Getting Real About Fund Fees

Dollar Bill on ScaleSo it’s time to get real about mutual fund fees. Sure, they’re lower than ever for many funds, especially those that track an index. In fact, the average fund fee is now 1.25 percent, according to Chicago-based Morningstar.

Still, even this amount is too high and needlessly gives away most of your expected future gains.

To understand this, consider the following:

  1. You have to frame your gains in real, after-inflation returns. In other words, your portfolio must match inflation just to keep your spending power intact.
  2. You have to set reasonable expectations for future stock and bond returns.


These days, the stock market certainly has been on a tear. Though many of us may be aware that stocks have more than tripled from the low of March 9, 2009, few recognize that the total return on U.S. stocks is 60 percent from when stocks peaked on Oct. 9, 2007, the very height of the financial bubble. That equates to about a 6.7 percent annualized return, which far outpaces inflation, even after taxes.

So, the question these days is: Can that growth be sustained? Many experts are advising investors to lower their expectations. Nobel Prize-winning economist Robert Shiller says that stocks are very richly valued now. According to his CAPE index, which measures stocks in real terms, stocks have been this richly valued only in 1929, 1999 and 2007. Plunges occurred right after these valuations.

Bonds will almost certainly have lower future returns than in the past. That’s because bonds increase in value when interest rates decline. But interest rates can’t fall too much further, since they’re already approaching zero.

In his book Rational Expectations, financial theorist William Bernstein predicts a 2 percent real return for large-cap stocks and 3 percent for small-cap stocks over the next decade. Robert Arnott, chairman of Research Affiliates, forecasts a 3 percent real return over the next decade. Let’s assume a 3 percent real return. Forecasts for bonds I’ve reviewed show expected real returns between 0.5 percent and negative 1 percent. Let’s assume zero, meaning that bonds keep up with inflation.

So if you have a portfolio of half stocks and half bonds, a reasonable expectation of future returns is about 1.5 percent (an average of 3 percent for stocks and zero for bonds).

Now, unfortunately, the 1.5 percent forecast is before fees. So if your funds are charging 1.25 percent, then you are giving away more than 83 percent of your forecasted returns. Even if these forecasted real returns are too pessimistic and actual real returns average 2.5 percent, you would still be giving away half of the expected real return.
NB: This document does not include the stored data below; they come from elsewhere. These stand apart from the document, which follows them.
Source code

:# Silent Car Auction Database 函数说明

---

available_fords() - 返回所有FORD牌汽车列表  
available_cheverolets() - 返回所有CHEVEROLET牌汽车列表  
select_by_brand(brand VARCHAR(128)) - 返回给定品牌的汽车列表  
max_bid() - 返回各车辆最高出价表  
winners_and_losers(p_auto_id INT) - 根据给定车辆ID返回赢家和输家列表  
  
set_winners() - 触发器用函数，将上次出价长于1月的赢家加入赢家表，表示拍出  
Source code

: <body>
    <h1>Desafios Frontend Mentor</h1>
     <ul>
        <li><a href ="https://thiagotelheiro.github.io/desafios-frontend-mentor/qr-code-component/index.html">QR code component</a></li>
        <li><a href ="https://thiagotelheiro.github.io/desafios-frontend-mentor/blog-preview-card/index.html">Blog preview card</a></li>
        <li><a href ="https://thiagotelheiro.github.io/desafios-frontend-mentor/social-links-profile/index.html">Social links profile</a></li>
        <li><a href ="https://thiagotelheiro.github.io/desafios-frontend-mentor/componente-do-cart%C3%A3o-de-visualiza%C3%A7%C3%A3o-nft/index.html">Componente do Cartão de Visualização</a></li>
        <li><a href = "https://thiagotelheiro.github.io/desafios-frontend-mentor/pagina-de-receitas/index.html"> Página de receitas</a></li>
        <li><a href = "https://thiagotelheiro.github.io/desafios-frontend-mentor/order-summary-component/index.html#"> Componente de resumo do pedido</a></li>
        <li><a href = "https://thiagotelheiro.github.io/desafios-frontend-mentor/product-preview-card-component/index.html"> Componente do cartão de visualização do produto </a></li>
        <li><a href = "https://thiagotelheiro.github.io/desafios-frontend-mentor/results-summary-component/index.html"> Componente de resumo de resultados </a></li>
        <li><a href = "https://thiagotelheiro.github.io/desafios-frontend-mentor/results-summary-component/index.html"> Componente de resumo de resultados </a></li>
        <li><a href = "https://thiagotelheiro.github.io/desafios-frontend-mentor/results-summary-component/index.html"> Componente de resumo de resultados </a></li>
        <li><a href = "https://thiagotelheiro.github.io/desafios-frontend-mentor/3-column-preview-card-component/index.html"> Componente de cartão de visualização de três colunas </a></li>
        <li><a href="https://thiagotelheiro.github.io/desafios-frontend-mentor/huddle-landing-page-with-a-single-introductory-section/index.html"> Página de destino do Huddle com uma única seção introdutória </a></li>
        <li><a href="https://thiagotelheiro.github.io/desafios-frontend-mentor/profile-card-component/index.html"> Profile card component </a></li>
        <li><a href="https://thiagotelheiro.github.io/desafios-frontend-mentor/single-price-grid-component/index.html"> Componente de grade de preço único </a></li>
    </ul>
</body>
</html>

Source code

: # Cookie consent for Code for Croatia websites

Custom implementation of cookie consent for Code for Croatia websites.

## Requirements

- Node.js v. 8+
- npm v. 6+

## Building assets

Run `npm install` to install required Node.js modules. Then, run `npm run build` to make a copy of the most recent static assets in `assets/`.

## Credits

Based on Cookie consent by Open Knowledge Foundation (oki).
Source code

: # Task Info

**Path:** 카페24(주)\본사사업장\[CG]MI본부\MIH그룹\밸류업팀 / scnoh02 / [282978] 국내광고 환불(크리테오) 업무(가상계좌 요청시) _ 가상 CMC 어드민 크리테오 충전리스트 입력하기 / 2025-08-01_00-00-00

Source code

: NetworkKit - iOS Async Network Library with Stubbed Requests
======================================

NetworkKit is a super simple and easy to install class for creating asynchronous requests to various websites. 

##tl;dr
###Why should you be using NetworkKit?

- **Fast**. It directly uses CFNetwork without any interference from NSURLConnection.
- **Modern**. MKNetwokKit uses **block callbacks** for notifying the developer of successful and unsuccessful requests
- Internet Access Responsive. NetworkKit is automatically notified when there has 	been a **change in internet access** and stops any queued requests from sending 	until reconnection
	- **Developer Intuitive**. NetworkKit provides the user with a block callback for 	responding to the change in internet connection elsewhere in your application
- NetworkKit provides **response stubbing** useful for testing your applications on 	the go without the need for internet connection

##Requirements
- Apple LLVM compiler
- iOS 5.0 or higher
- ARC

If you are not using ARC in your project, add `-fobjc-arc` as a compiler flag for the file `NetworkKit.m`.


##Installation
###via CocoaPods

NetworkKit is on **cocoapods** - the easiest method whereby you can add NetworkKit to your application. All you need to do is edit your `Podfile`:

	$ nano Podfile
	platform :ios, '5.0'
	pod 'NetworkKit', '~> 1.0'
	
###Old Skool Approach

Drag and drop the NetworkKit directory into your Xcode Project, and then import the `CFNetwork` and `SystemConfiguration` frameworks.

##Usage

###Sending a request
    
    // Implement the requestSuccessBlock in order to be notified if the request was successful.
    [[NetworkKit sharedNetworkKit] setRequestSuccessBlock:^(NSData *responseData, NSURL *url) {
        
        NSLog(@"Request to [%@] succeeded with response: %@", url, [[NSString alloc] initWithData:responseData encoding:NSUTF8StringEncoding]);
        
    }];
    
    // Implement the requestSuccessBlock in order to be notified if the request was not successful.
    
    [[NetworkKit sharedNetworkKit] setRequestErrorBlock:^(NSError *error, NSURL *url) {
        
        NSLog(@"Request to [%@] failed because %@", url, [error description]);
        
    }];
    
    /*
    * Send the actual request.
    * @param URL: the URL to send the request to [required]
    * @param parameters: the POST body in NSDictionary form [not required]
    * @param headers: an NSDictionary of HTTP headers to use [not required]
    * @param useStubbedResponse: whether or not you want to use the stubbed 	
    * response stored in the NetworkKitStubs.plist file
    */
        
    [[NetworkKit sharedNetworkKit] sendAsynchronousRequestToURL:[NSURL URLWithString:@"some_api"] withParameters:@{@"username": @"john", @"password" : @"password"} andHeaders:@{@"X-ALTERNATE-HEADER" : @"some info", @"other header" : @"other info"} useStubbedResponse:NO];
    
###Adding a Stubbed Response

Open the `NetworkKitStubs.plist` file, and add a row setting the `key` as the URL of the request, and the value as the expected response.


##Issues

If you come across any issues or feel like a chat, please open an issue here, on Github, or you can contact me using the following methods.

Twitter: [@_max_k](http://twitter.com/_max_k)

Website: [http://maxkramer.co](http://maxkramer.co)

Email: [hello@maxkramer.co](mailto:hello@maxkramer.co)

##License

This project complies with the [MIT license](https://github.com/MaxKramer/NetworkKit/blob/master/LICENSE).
How do you get around that? There’s a simple solution. If you are taking on all of the risk, give away as little of the reward as possible. Index funds from firms such as Fidelity, Schwab and Vanguard, among others, have fees as low as 0.04 percent. If you feel that managing a portfolio is too hard, consider using one of the Lazy Portfolios of index funds that need very little of your time. I’ve reviewed hundreds of professionally managed portfolios over the years and few have matched these low-cost, simple portfolios.